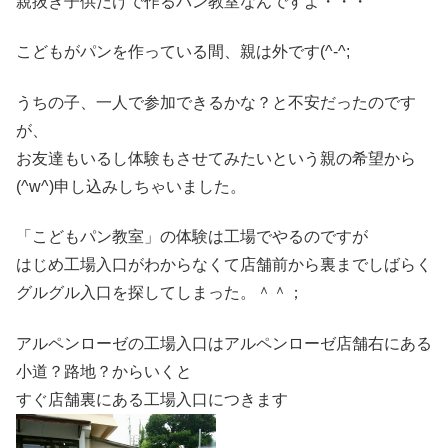
親抜き子供だけで作るパン教室なんですよ・・・
こどもがパンを作っている間、親は外です(^-^;
うちの子、一人で参加できるかな？と不安だったのです
が、
お友達もいるし体験もさせてみたいという親の希望から
(^w^)申し込みしちゃいました。
「こどもパン教室」の体験は工場でやるのですが
はじめ工場入口がわからなくて店舗前から裏までしばらく
グルグル入口を探してしまった。＾＾；
アルペンローゼの工場入口はアルペンローゼ店舗右にある
小道？路地？からいくと
すぐ店舗裏にある工場入口につきます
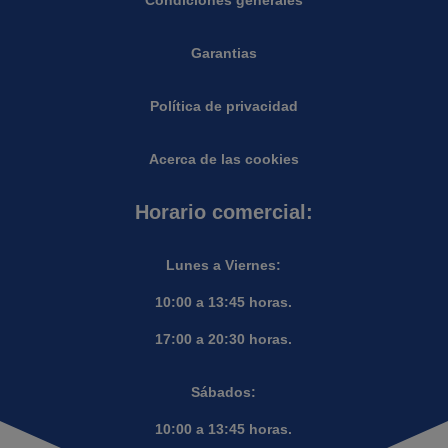
Condiciones generales
Garantias
Política de privacidad
Acerca de las cookies
Horario comercial:
Lunes a Viernes:
10:00 a 13:45 horas.
17:00 a 20:30 horas.
Sábados:
10:00 a 13:45 horas.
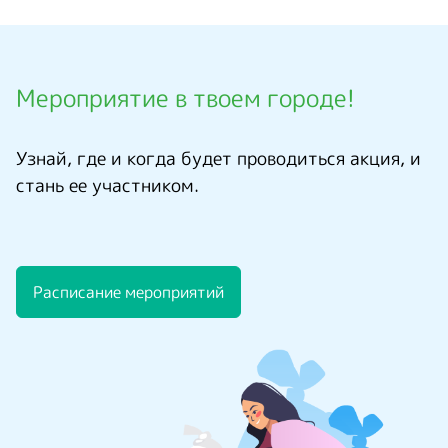
Мероприятие в твоем городе!
Узнай, где и когда будет проводиться акция, и
стань ее участником.
Расписание мероприятий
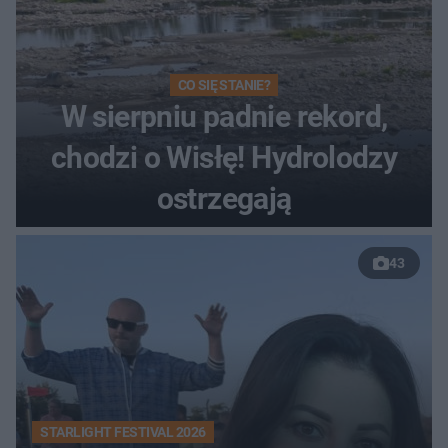
CO SIĘ STANIE?
W sierpniu padnie rekord,
chodzi o Wisłę! Hydrolodzy
ostrzegają
43
STARLIGHT FESTIVAL 2026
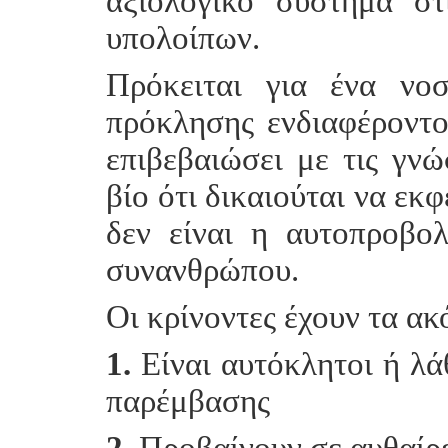
αξιολογικό σύστημα στ
υπολοίπων.
Πρόκειται για ένα νο
πρόκλησης ενδιαφέροντος
επιβεβαιώσει με τις γνώ
βίο ότι δικαιούται να εκ
δεν είναι η αυτοπροβο
συνανθρώπου.
Οι κρίνοντες έχουν τα ακ
1.
Είναι αυτόκλητοι ή λά
παρέμβασης
2.
Προβαίνουν σε αυθαίρε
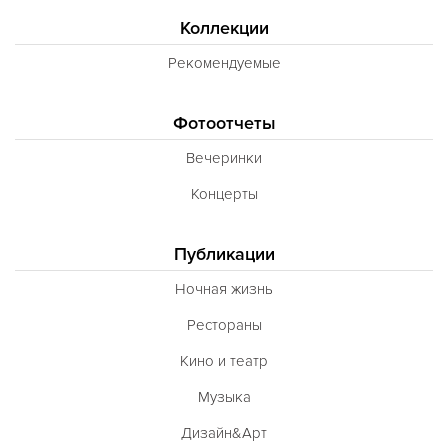
Коллекции
Рекомендуемые
Фотоотчеты
Вечеринки
Концерты
Публикации
Ночная жизнь
Рестораны
Кино и театр
Музыка
Дизайн&Арт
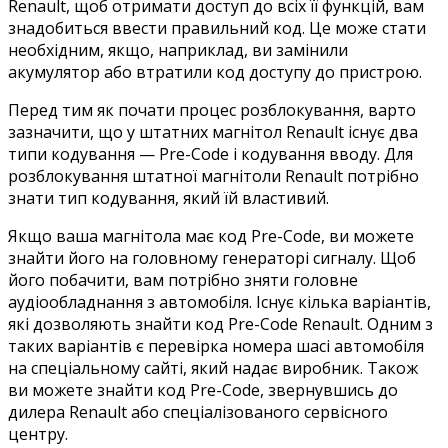
Renault, щоб отримати доступ до всіх її функцій, вам
знадобиться ввести правильний код. Це може стати
необхідним, якщо, наприклад, ви замінили
акумулятор або втратили код доступу до пристрою.
Перед тим як почати процес розблокування, варто
зазначити, що у штатних магнітол Renault існує два
типи кодування — Pre-Code і кодування вводу. Для
розблокування штатної магнітоли Renault потрібно
знати тип кодування, який їй властивий.
Якщо ваша магнітола має код Pre-Code, ви можете
знайти його на головному генераторі сигналу. Щоб
його побачити, вам потрібно зняти головне
аудіообладнання з автомобіля. Існує кілька варіантів,
які дозволяють знайти код Pre-Code Renault. Одним з
таких варіантів є перевірка номера шасі автомобіля
на спеціальному сайті, який надає виробник. Також
ви можете знайти код Pre-Code, звернувшись до
дилера Renault або спеціалізованого сервісного
центру.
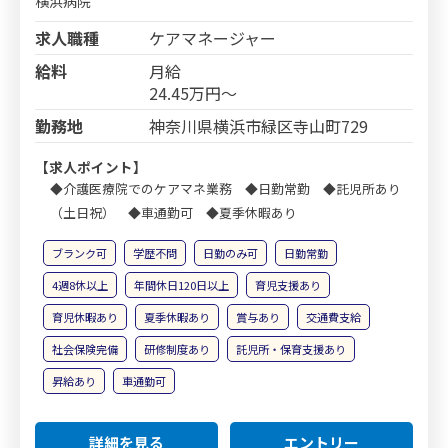
横浜病院
求人職種
ケアマネージャー
給料
月給
24.45万円～
勤務地
神奈川県横浜市緑区寺山町729
【求人ポイント】
◆介護医療院でのケアマネ業務 ◆日勤常勤 ◆託児所あり
（土日祝） ◆車通勤可 ◆夏季休暇あり
ブランク可
学歴不問
日勤のみ可
日勤常勤
4週8休以上
年間休日120日以上
育児支援あり
育児休暇あり
夏季休暇あり
賞与あり
交通費支給
社会保険完備
研修制度あり
託児所・保育支援あり
昇給あり
車通勤可
詳細を見る
エントリー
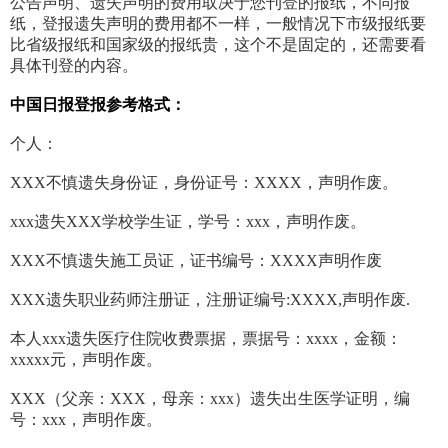
公告声明、遗失声明的费用取决于您刊登的报纸，不同报
纸，登报遗失声明的费用都不一样，一般情况下市级报纸要
比省级报纸和国家级的报纸贵，这个不是固定的，还需要看
具体刊登的内容。
中国日报登报参考格式：
个人：
XXX不慎遗失身份证，身份证号：XXXX，声明作废。
xxx遗失XXX学校学生证，学号：xxx，声明作废。
XXX不慎遗失施工员证，证书编号：XXXX声明作废
XXX遗失职业药师注册证，注册证编号:XXXX,声明作废.
本人xxx遗失医疗住院收费票据，票据号：xxxx，金额：
xxxxx元，声明作废。
XXX（父亲：XXX，母亲：xxx）遗失出生医学证明，编
号：xxx，声明作废。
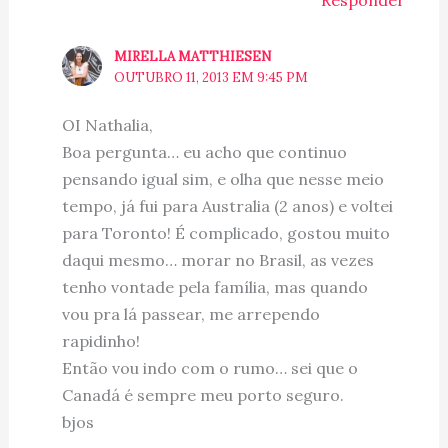
MIRELLA MATTHIESEN
OUTUBRO 11, 2013 EM 9:45 PM
OI Nathalia,
Boa pergunta… eu acho que continuo
pensando igual sim, e olha que nesse meio
tempo, já fui para Australia (2 anos) e voltei
para Toronto! É complicado, gostou muito
daqui mesmo… morar no Brasil, as vezes
tenho vontade pela família, mas quando
vou pra lá passear, me arrependo
rapidinho!
Então vou indo com o rumo… sei que o
Canadá é sempre meu porto seguro.
bjos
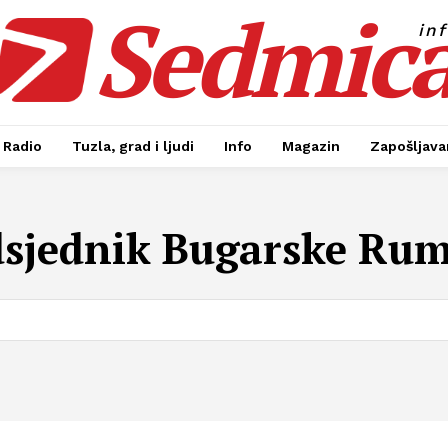
Sedmic
in
Radio
Tuzla, grad i ljudi
Info
Magazin
Zapošljavan
dsjednik Bugarske Ru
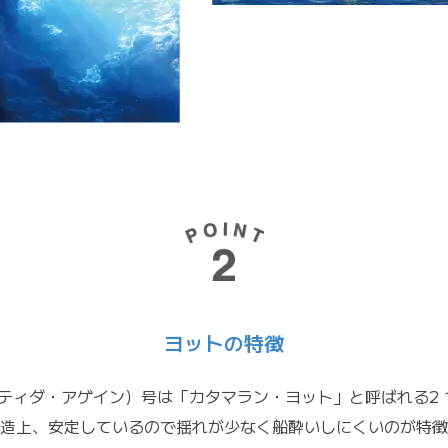
ヨットの特徴
ain（ティダ・アゲイン）号は「カタマラン・ヨット」と呼ばれる2
造上、安定しているので揺れが少なく船酔いしにくいのが特徴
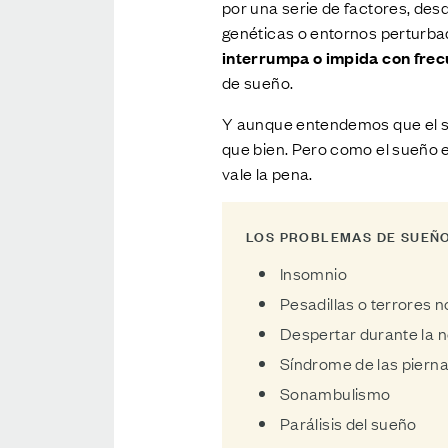
por una serie de factores, des
genéticas o entornos perturbad
interrumpa o impida con frec
de sueño.
Y aunque entendemos que el su
que bien. Pero como el sueño es
vale la pena.
LOS PROBLEMAS DE SUEÑO
Insomnio
Pesadillas o terrores 
Despertar durante la 
Síndrome de las pierna
Sonambulismo
Parálisis del sueño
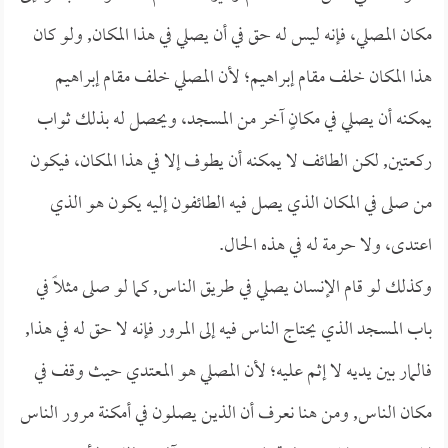
مكان المصلي، فإنه ليس له حق في أن يصلي في هذا المكان, ولو كان
هذا المكان خلف مقام إبراهيم؛ لأن المصلي خلف مقام إبراهيم
يمكنه أن يصلي في مكانٍ آخر من المسجد، ويحصل له بذلك ثواب
ركعتين, لكن الطائف لا يمكنه أن يطوف إلا في هذا المكان، فيكون
من صلى في المكان الذي يصل فيه الطائفون إليه يكون هو الذي
اعتدى، ولا حرمة له في هذه الحال.
وكذلك لو قام الإنسان يصلي في طريق الناس, كما لو صلى مثلاً في
باب المسجد الذي يحتاج الناس فيه إلى المرور فإنه لا حق له في هذا,
فالمار بين يديه لا إثم عليه؛ لأن المصلي هو المعتدي حيث وقف في
مكان الناس, ومن هنا نعرف أن الذين يصلون في أمكنة مرور الناس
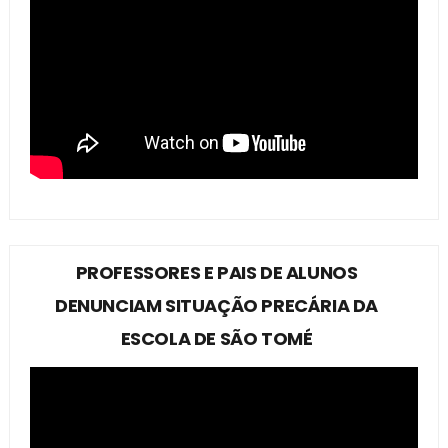
PROFESSORES E PAIS DE ALUNOS
DENUNCIAM SITUAÇÃO PRECÁRIA DA
ESCOLA DE SÃO TOMÉ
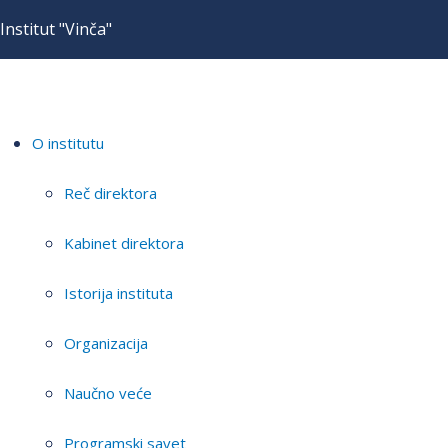
Institut "Vinča"
O institutu
Reč direktora
Kabinet direktora
Istorija instituta
Organizacija
Naučno veće
Programski savet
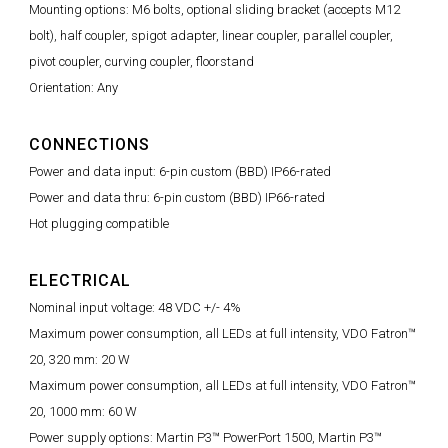
Mounting options: M6 bolts, optional sliding bracket (accepts M12
bolt), half coupler, spigot adapter, linear coupler, parallel coupler,
pivot coupler, curving coupler, floorstand
Orientation: Any
CONNECTIONS
Power and data input: 6-pin custom (BBD) IP66-rated
Power and data thru: 6-pin custom (BBD) IP66-rated
Hot plugging compatible
ELECTRICAL
Nominal input voltage: 48 VDC +/- 4%
Maximum power consumption, all LEDs at full intensity, VDO Fatron™
20, 320 mm: 20 W
Maximum power consumption, all LEDs at full intensity, VDO Fatron™
20, 1000 mm: 60 W
Power supply options: Martin P3™ PowerPort 1500, Martin P3™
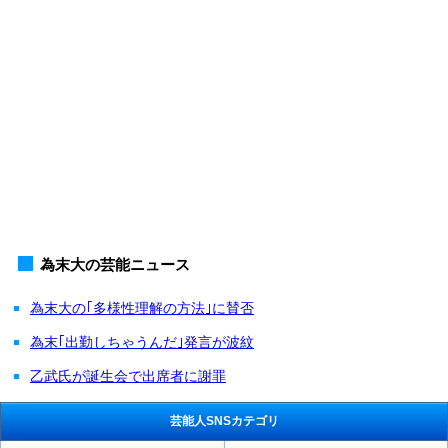
為末大の芸能ニュース
為末大の｢多様性理解の方法｣に賛否
為末｢出勤しちゃうんだ｣発言が波紋
乙武氏が誕生会で出席者に謝罪
芸能人SNSカテゴリ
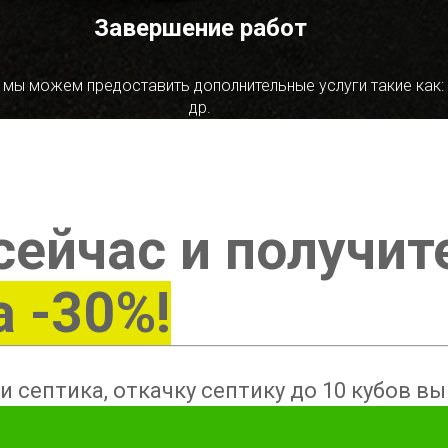
Завершение работ
 мы можем предоставить дополнительные услуги такие как:
др.
сейчас и получит
а -30%!
и септика, откачку септику до 10 кубов в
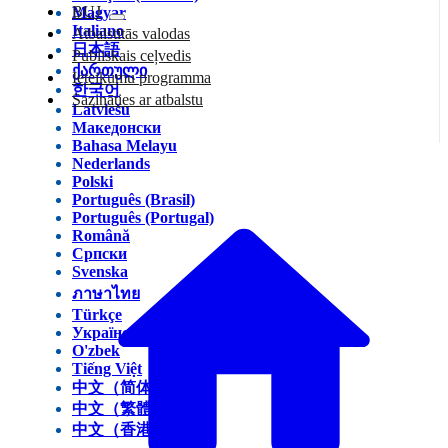
BUJ
Magyar
Italiano
Atbalstītās valodas
日本語
Publiskais ceļvedis
ქართული
Ieteikumu programma
한국어
Sazināties ar atbalstu
Latviešu
Македонски
Bahasa Melayu
Nederlands
Polski
Português (Brasil)
Português (Portugal)
Română
Српски
Svenska
ภาษาไทย
Türkçe
Українська
O'zbek
Tiếng Việt
中文（简体）
中文（繁體）
中文（香港）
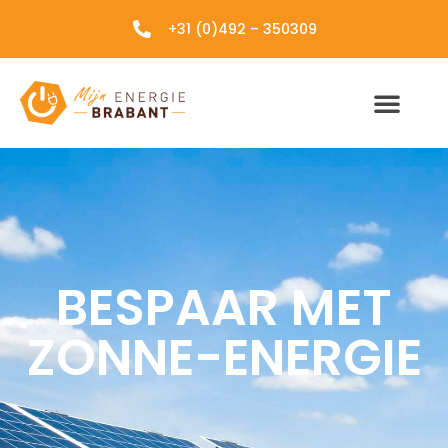
+31 (0)492 – 350309
BESPAAR MET
ZONNE-ENERGIE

■ **Job**
Go through the listing above line by line and state how many lines include the string "варіантів". Write only the number.

■ **Written reply**
2